SSE is always faster than FPU implementation. The best throughput is provided by the SSE without -mfma version.

On my Ryzen-7 machine, the "optimizations" that clang9 does with -mfma make the code slower. I'd assume that reducing instruction count should have a positive effect here. However, maybe mulss and addss are faster because they don't require "infinite precision", so they are cheaper to implement on the CPU.

There is an effect of -mfma on the SSE code. A quick investigation with perf showed that this is due to the test code intentionally testing resampling of non-SSE-aligned memory, so that the unaligned parts need to be computed using the FPU (where -mfma has an effect).

swesterfeld commented 4 years ago

As additional information, g++-8 also generates different code if you use -mfma.

$ out/tests/suite1 --resampler accuracy --fpu --precision=24 --subsample --freq-scan=90,9000,983 --freq-scan-verbose --verbose

############## g++ 8.3.0 without fma

# accuracy test for factor 2 subsampling using FPU instructions
#   input frequency range used [ 90.00 Hz, 9000.00 Hz ] (SR = 44100.0 Hz, freq increment = 983.00)
90.00000000000000000 -129.40792803150048940
1073.00000000000000000 -130.14152510098830362
2056.00000000000000000 -131.64395956575623359
3039.00000000000000000 -131.48377752074048885
4022.00000000000000000 -127.52623479658792860
5005.00000000000000000 -131.74602243860934436
5988.00000000000000000 -131.71784952867952256
6971.00000000000000000 -133.09696883539237433
7954.00000000000000000 -131.53986659892970579
8937.00000000000000000 -131.78909542900839824
#   max difference between correct and computed output: 0.000000 = -127.526235 dB

############## g++ 8.3.0 with fma

# accuracy test for factor 2 subsampling using FPU instructions
#   input frequency range used [ 90.00 Hz, 9000.00 Hz ] (SR = 44100.0 Hz, freq increment = 983.00)
90.00000000000000000 -129.82104550124302023
1073.00000000000000000 -131.03707434810391419
2056.00000000000000000 -132.40996614732904391
3039.00000000000000000 -133.12443453736065635
4022.00000000000000000 -129.32954166513573568
5005.00000000000000000 -131.90536134591866357
5988.00000000000000000 -130.93045250711062977
6971.00000000000000000 -132.01135805265508338
7954.00000000000000000 -132.97021680274394839
8937.00000000000000000 -133.11067142912733630
#   max difference between correct and computed output: 0.000000 = -129.329542 dB

So (unlike clang9), the fma version provides slightly more accurate results for our 4022 Hz sine wave.

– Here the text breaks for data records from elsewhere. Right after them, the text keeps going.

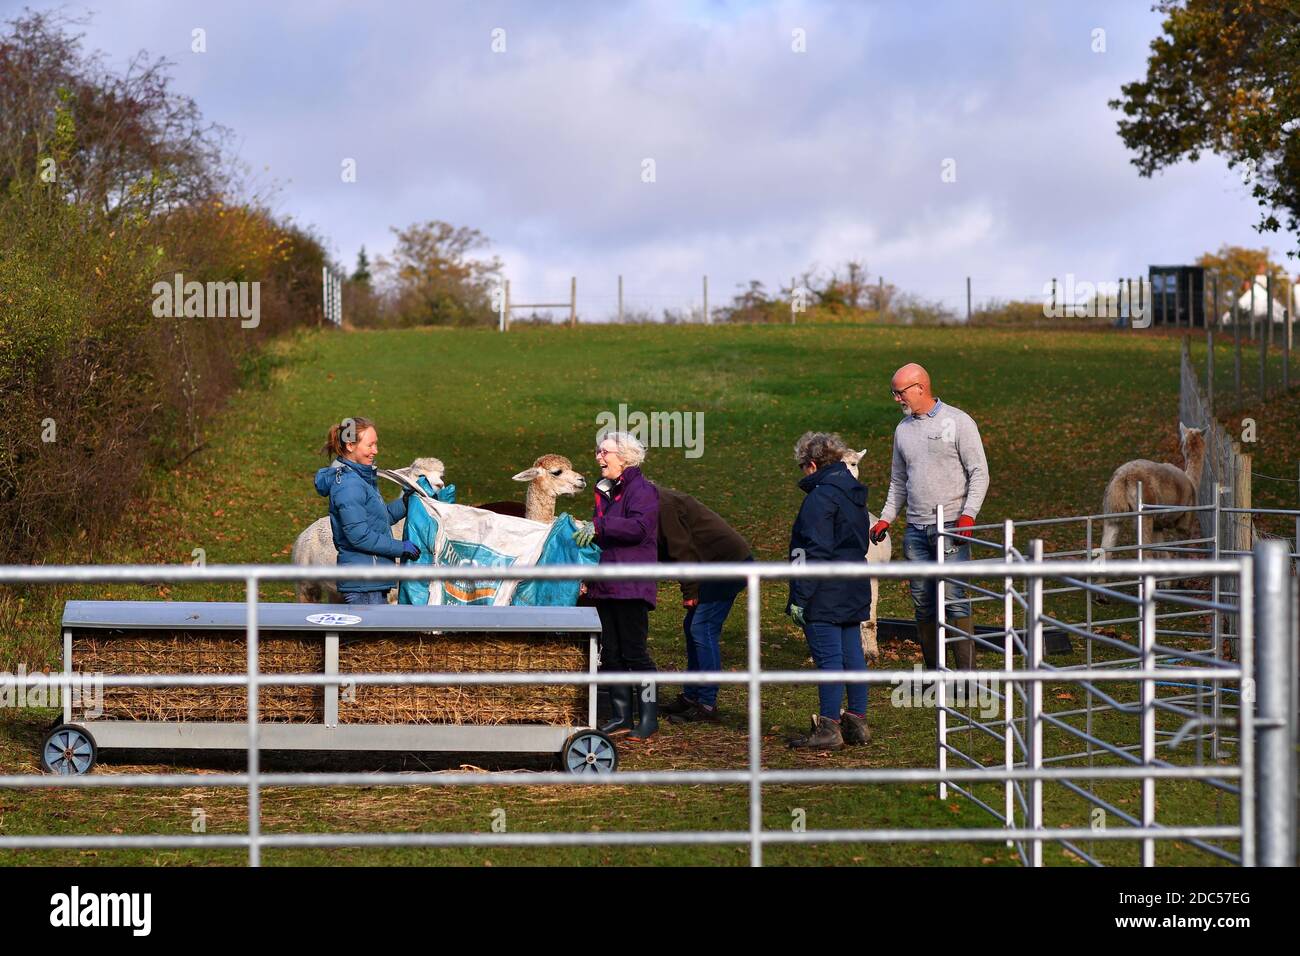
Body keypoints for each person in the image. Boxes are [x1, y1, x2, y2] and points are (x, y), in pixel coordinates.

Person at [870, 363, 989, 672]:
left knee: (954, 598)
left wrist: (968, 516)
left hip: (951, 528)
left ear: (920, 388)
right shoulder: (903, 430)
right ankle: (935, 673)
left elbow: (979, 473)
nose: (896, 399)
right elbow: (899, 481)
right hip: (915, 530)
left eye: (900, 393)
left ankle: (966, 676)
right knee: (923, 603)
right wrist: (886, 519)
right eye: (893, 393)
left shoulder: (958, 422)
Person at [785, 431, 874, 750]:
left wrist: (800, 597)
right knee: (852, 652)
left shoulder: (821, 496)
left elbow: (815, 551)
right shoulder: (853, 492)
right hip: (854, 580)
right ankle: (857, 721)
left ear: (811, 464)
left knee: (829, 658)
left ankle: (828, 727)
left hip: (826, 588)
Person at [577, 430, 661, 742]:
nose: (599, 457)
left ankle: (649, 718)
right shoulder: (606, 492)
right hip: (606, 585)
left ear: (623, 458)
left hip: (631, 586)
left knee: (635, 653)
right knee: (611, 653)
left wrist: (599, 526)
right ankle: (621, 715)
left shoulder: (642, 491)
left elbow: (639, 528)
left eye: (605, 452)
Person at [656, 487, 753, 724]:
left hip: (727, 564)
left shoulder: (661, 503)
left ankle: (706, 703)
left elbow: (680, 549)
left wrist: (690, 589)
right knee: (693, 626)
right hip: (708, 565)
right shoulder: (650, 500)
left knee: (702, 628)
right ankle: (691, 696)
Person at [313, 416, 420, 605]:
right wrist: (399, 548)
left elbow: (380, 518)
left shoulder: (360, 479)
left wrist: (406, 501)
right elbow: (359, 535)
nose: (375, 451)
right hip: (363, 582)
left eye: (376, 444)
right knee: (367, 635)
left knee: (374, 634)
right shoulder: (348, 484)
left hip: (372, 579)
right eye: (370, 445)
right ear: (350, 446)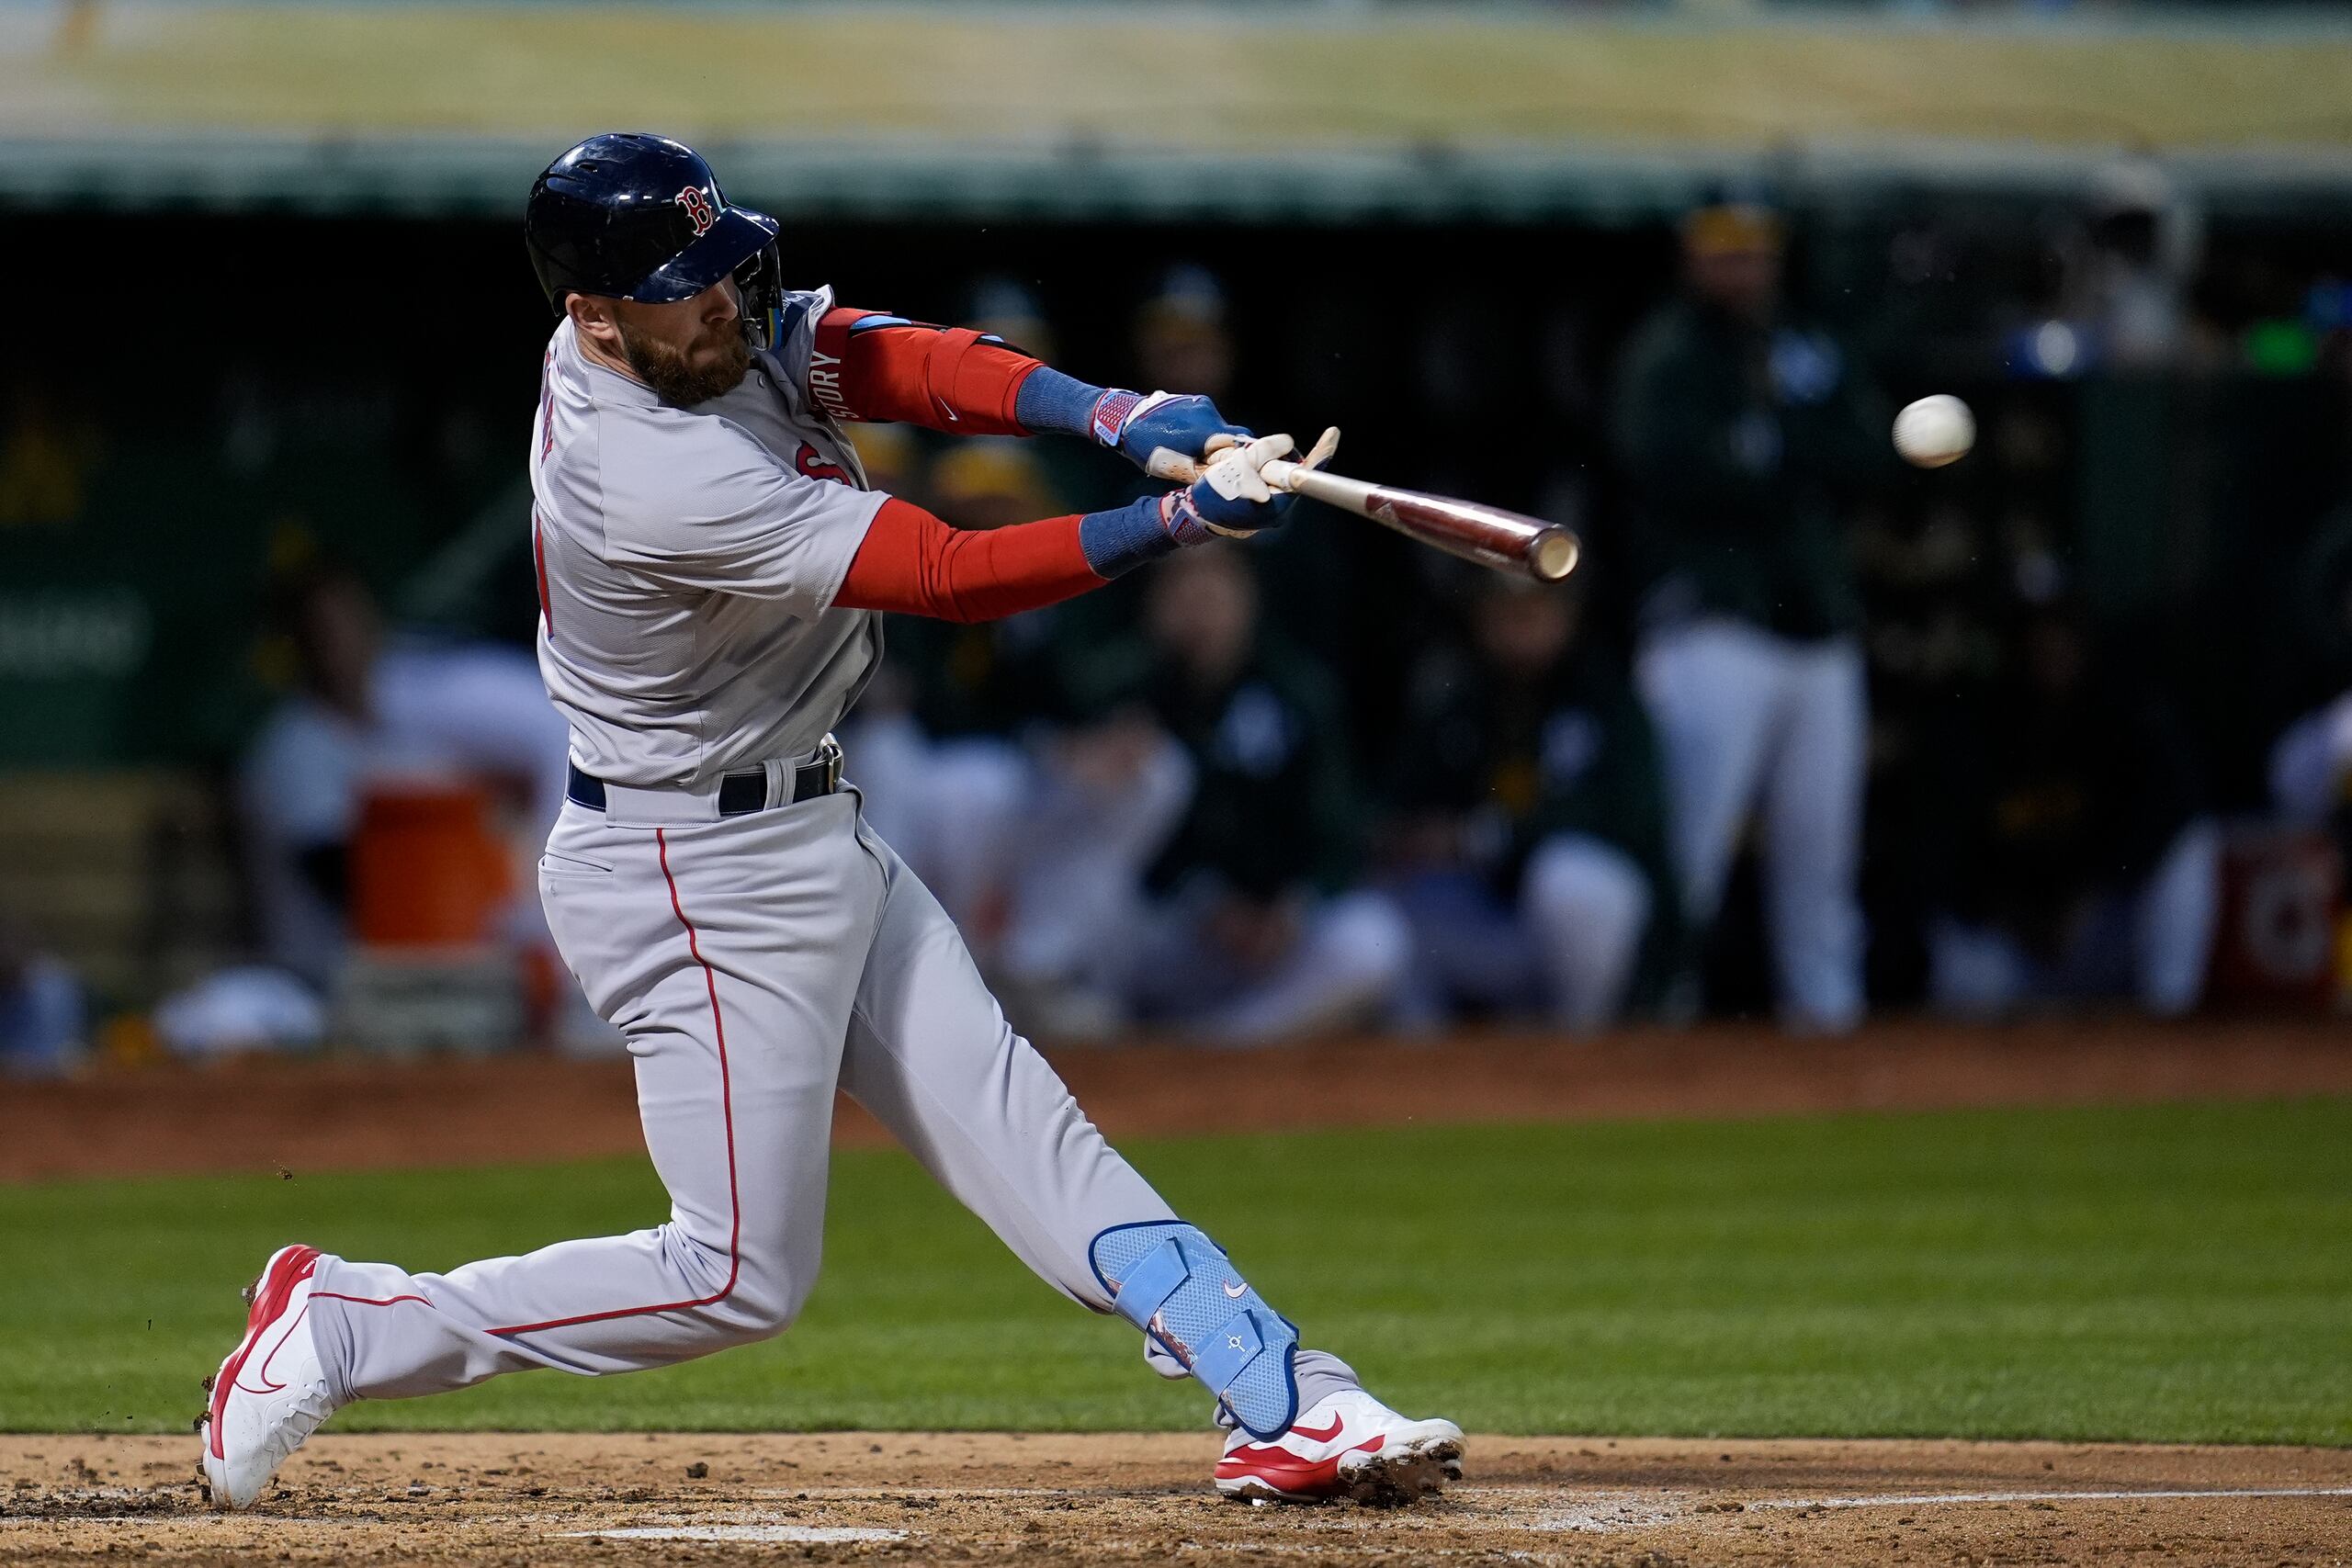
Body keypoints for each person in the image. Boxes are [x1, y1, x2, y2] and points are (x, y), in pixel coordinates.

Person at [198, 133, 1459, 1513]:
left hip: (806, 821)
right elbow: (947, 571)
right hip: (689, 869)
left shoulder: (690, 334)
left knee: (1026, 1129)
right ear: (594, 317)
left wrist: (1109, 411)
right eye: (684, 290)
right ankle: (344, 1328)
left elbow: (876, 354)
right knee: (733, 1276)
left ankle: (1281, 1391)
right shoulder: (646, 471)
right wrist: (1171, 522)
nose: (724, 304)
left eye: (722, 270)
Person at [1611, 195, 1894, 1032]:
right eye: (1726, 252)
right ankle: (1660, 1017)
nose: (1745, 268)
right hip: (1714, 625)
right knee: (1688, 850)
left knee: (1821, 855)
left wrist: (1777, 447)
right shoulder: (1669, 353)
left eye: (1756, 251)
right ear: (1693, 257)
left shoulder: (1806, 344)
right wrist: (1786, 454)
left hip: (1816, 625)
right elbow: (1668, 467)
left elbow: (1867, 454)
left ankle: (1827, 1021)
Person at [1078, 547, 1412, 1043]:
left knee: (1372, 938)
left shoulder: (1297, 691)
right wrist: (1204, 902)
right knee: (1100, 910)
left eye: (1216, 582)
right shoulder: (1120, 688)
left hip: (1272, 936)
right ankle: (1119, 1040)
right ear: (1154, 599)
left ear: (1249, 594)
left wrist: (1289, 909)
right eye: (1182, 583)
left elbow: (1337, 834)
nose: (1200, 601)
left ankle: (1228, 1046)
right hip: (1170, 932)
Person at [1385, 577, 1674, 1032]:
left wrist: (1484, 837)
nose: (1518, 630)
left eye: (1532, 613)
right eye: (1503, 613)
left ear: (1567, 615)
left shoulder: (1603, 695)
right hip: (1497, 923)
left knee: (1566, 879)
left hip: (1589, 926)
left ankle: (1584, 1044)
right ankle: (1423, 1058)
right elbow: (1405, 805)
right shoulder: (1464, 698)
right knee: (1390, 905)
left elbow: (1625, 818)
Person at [1924, 596, 2218, 1018]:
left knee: (2191, 849)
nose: (2050, 651)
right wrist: (2016, 915)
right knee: (1962, 965)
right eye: (2037, 638)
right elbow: (1945, 860)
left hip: (2101, 933)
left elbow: (2171, 810)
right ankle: (1971, 1056)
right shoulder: (1979, 725)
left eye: (2061, 637)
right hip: (2020, 948)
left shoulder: (2121, 715)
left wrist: (2092, 894)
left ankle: (2166, 1019)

My mental model is this: we start from the error the filter gives us under perfect conditions (infinite precision coefficients and arithmetic). Then we add some random error (with some distribution) that depends on the type and order of the instructions generated by the compiler, due to finite precision. From everything I saw, both clang9 and g++ 8.3.0 provide valid translations with and without -mfma.

tim-janik commented 4 years ago

Great! Thanks a lot for the detailed analysis.